The relationship between Midland and Beausoleil First Nation has improved in recent years. A relationship agreement to promote open, ongoing discussions was signed in 2018. The town reads a land acknowledgment before council meetings and the two communities are partners in a local Cultural Alliance. 

However, there’s work to be done.

“Bridging the deep divide that our colonial past has created starts with inclusion, listening and educating ourselves on the rich culture and heritage that existed here long before we came ashore to discover these ‘new’ lands,” Gordon said.

He said he’s proud residents formed a council that consists of members with Indigenous roots, both First Nation and Métis, and he plans to keep the momentum going by renewing the working relationship agreement with Beausoleil First Nation, forming an Indigenous relations committee and working more closely with the Georgian Bay Métis Council.

“I plan on strengthening our relationships with our entire community this term, and that certainly includes our First Nation and Métis residents,” Gordon said.

Penetanguishene Mayor Doug Rawson is also focused on engagement.

On Nov. 23, at the municipality’s inaugural council meeting, a land acknowledgment was read, which touched on the fact Penetaguishene has been home to Indigenous and Métis people for thousands of years. The Chigamik drum circle performed and Greg Garratt, president of the Georgian Bay Métis Council, was provided an opportunity to speak.

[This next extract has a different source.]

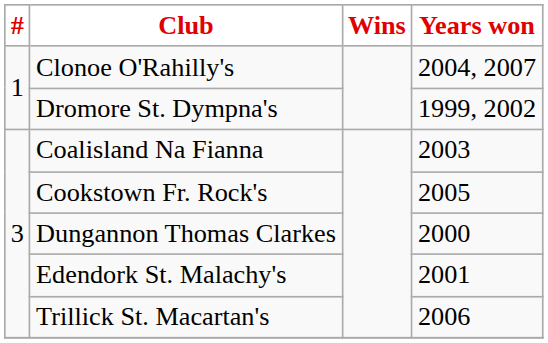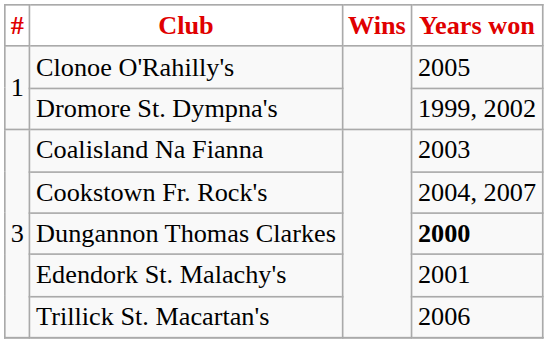Clonoe O'Rahilly's | Years won: 2004, 2007 -> 2005
Cookstown Fr. Rock's | Years won: 2005 -> 2004, 2007
Dungannon Thomas Clarkes | Years won: normal -> bold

“Our inaugural meeting was a celebration of who comprises our community — Francophone, First Nations and Métis,” Rawson said. “We tried to be inclusive. That is the theme and spirit for this term.”

Garratt sees the invite as a “historic step forward.” “It was the first time ever that the president of our council was invited to local inaugurations,” Garratt said. “It is indicative of the fact (municipalities) are starting to understand the culture that lies in this area.”

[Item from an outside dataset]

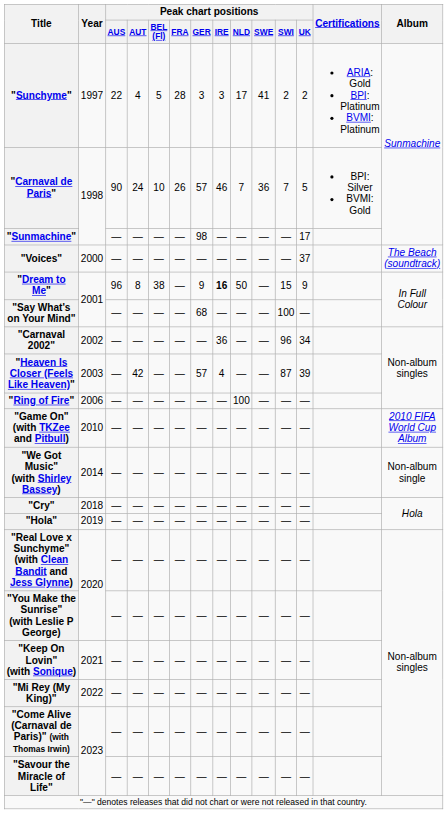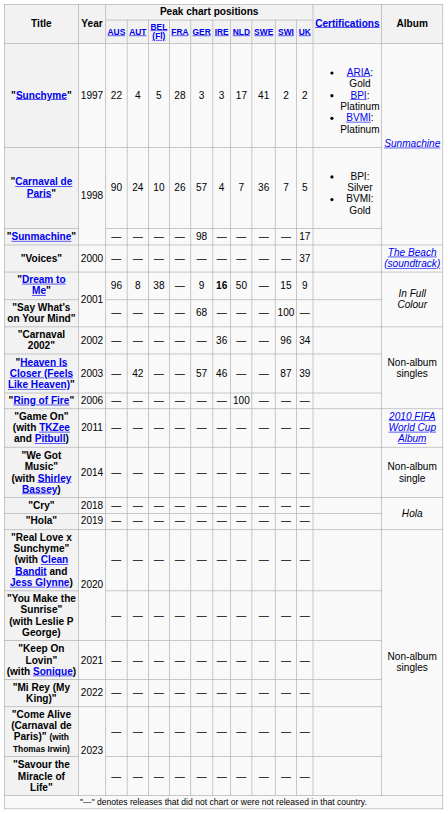"Carnaval de Paris" | Peak chart positions / IRE: 46 -> 4
"Heaven Is Closer (Feels Like Heaven)" | Peak chart positions / IRE: 4 -> 46
"Game On" (with TKZee and Pitbull) | Year: 2010 -> 2011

Penetanguishene is the epicentre of the Georgian Bay Historic Métis Community — the largest of the seven federally recognized historic Métis communities in the province. Approximately 5,000 Métis — 25 per cent of Ontario’s Métis population — live in the region.

“The fact that municipalities are willing to know who we are and willing to engage with us is a great first step,” Garratt said. “From here, we need to keep building this relationship.”